_Görev_
Ethem Barzani hakkındaki metne dayanarak şu soruları cevaplayın:
1. Ethem Barzani partisini ne zamandan beri eleştiriyordu?
2. IKBY Parlamentosu seçimleri hangi yıla ertelendi?
3. Ethem Barzani, Aralık 2023'teki yerel seçimlerde hangi bloka oy istedi?

_Seçilmiş bölüm_
□ □ □
2022 yılının ortalarından itibaren partisine eleştiriler yönelten Ethem Barzani, birkaç hafta sonra KDP’nin liderlik konseyinden ve örgütsel pozisyonundan resmi olarak istifa ettiğini açıkladı. Ethem Barzani, KDP’ye, bölgedeki tüm siyasi sürece ve ekonomik faaliyetlere yönelik eleştirilerini artırarak bir tür radikal muhalefete dönüştü.

Bağımsız bir siyasi figür olarak hareket etmeye başlayan Ethem Barzani, KDP ile rekabete giren KYB ile görüşmelerine hız verdi. KYB lideri Bafel Talabani’den aldığı izinle Ethem Barzani, 2022’de yapılması planlanan ancak 2024’e ertelenen IKBY Parlamentosu seçimlerinde bağımsız bir liste oluşturma niyetini açıkladı. Bu sırada Aralık 2023’teki yerel seçimlerde KYB öncülüğündeki bloka oy istedi. Aynı dönemde Kürt siyasi çevrelerinde Ethem Barzani’nin İran’a periyodik ziyaretler yaptığı ve Tahran’la koordinasyon kurmaya başladığı söyleniyordu.
□ □ □
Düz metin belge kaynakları

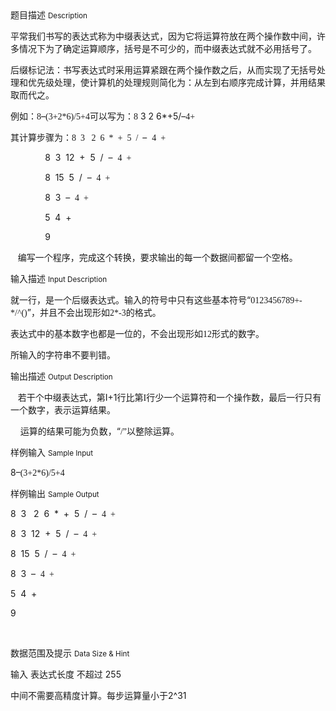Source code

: <div class="panel panel-default">
<div class="area-title">
<span>
题目描述
<small>Description</small>
</span></div>
<div class="panel-body">

<p>平常我们书写的表达式称为中缀表达式，因为它将运算符放在两个操作数中间，许多情况下为了确定运算顺序，括号是不可少的，而中缀表达式就不必用括号了。</p>
<p>后缀标记法：书写表达式时采用运算紧跟在两个操作数之后，从而实现了无括号处理和优先级处理，使计算机的处理规则简化为：从左到右顺序完成计算，并用结果取而代之。</p>
<p>例如：<span style="font-family: 'Times New Roman';">8</span><span style="">–</span><span style="font-family: 'Times New Roman';">(3+2*6)/5+4</span><span style="">可以写为：</span><span style="font-family: 'Times New Roman';">8</span> 3 2 6*+5/<span style="">–</span><span style="font-family: 'Times New Roman';">4+</span></p>
<p>其计算步骤为：<span style="font-family: 'Times New Roman';">8  3   2  6  *  +  5  /  </span><span style="">–  </span><span style="font-family: 'Times New Roman';">4  + </span></p>
<p>              8  3  12  +  5  /  <span style="">–  </span><span style="font-family: 'Times New Roman';">4  + </span></p>
<p>              8  15  5  /  <span style="">–  </span><span style="font-family: 'Times New Roman';">4  + </span></p>
<p>              8  3  <span style="">–  </span><span style="font-family: 'Times New Roman';">4  + </span></p>
<p>              5  4  + </p>
<p>              9</p>
<p>   编写一个程序，完成这个转换，要求输出的每一个数据间都留一个空格。</p>

</div>
</div>

<div class="panel panel-default">
<div class="area-title">
<span>
输入描述
<small>Input Description</small>
</span></div>
<div class="panel-body">
<p>就一行，是一个后缀表达式。输入的符号中只有这些基本符号“<span style="font-family: 'Times New Roman';">0123456789+-*/^()</span><span style="">”，并且不会出现形如</span><span style="font-family: 'Times New Roman';">2*-3</span><span style="">的格式。</span></p>
<p>表达式中的基本数字也都是一位的，不会出现形如<span style="font-family: 'Times New Roman';">12</span><span style="">形式的数字。</span></p>
<p>所输入的字符串不要判错。</p>

</div>
</div>
<div  class="panel panel-default">
<div class="area-title">
<span>
输出描述
<small>Output Description</small>
</span></div>
<div class="panel-body">

<p class="p0">&nbsp; &nbsp;若干个中缀表达式，第I+1<span style="font-family: 宋体;">行比第</span><span style="font-family: 'Times New Roman';">I</span><span style="font-family: 宋体;">行少一个运算符和一个操作数，最后一行只有一个数字，表示运算结果。</span></p>
<p class="p0">&nbsp;&nbsp;&nbsp;&nbsp;运算的结果可能为负数，&ldquo;<span style="font-family: 'Times New Roman';">/</span><span style="font-family: 宋体;">&rdquo;以整除运算。</span></p>

</div>
</div>


<div class="panel panel-default">
<div class="area-title">
<span>
样例输入
<small>Sample Input</small>
</span></div>
<div class="panel-body">
<p>8<span style="">–</span><span style="font-family: 'Times New Roman';">(3+2*6)/5+4</span></p>

</div>
</div>

<div class="panel panel-default">
<div class="area-title">
<span>
样例输出
<small>Sample Output</small>
</span></div>
<div class="panel-body">
<p>8  3   2  6  *  +  5  /  <span style="">–  </span><span style="font-family: 'Times New Roman';">4  + </span></p>
<p>8  3  12  +  5  /  <span style="">–  </span><span style="font-family: 'Times New Roman';">4  + </span></p>
<p>8  15  5  /  <span style="">–  </span><span style="font-family: 'Times New Roman';">4  + </span></p>
<p>8  3  <span style="">–  </span><span style="font-family: 'Times New Roman';">4  + </span></p>
<p>5  4  + </p>
<p>9</p>
<p> </p>

</div>
</div>

<div class="panel panel-default">
<div class="area-title">
<span>
数据范围及提示
<small>Data Size & Hint</small>
</span></div>
<div class="panel-body">
<p>输入 表达式长度 不超过 255</p>
<p>中间不需要高精度计算。每步运算量小于2^31</p>
</div>
</div>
□ □ □
_Yanıt aşağıda_
1. 2022 yılının ortalarından beri.
2. 2024'e.
3. KYB öncülüğündeki bloka.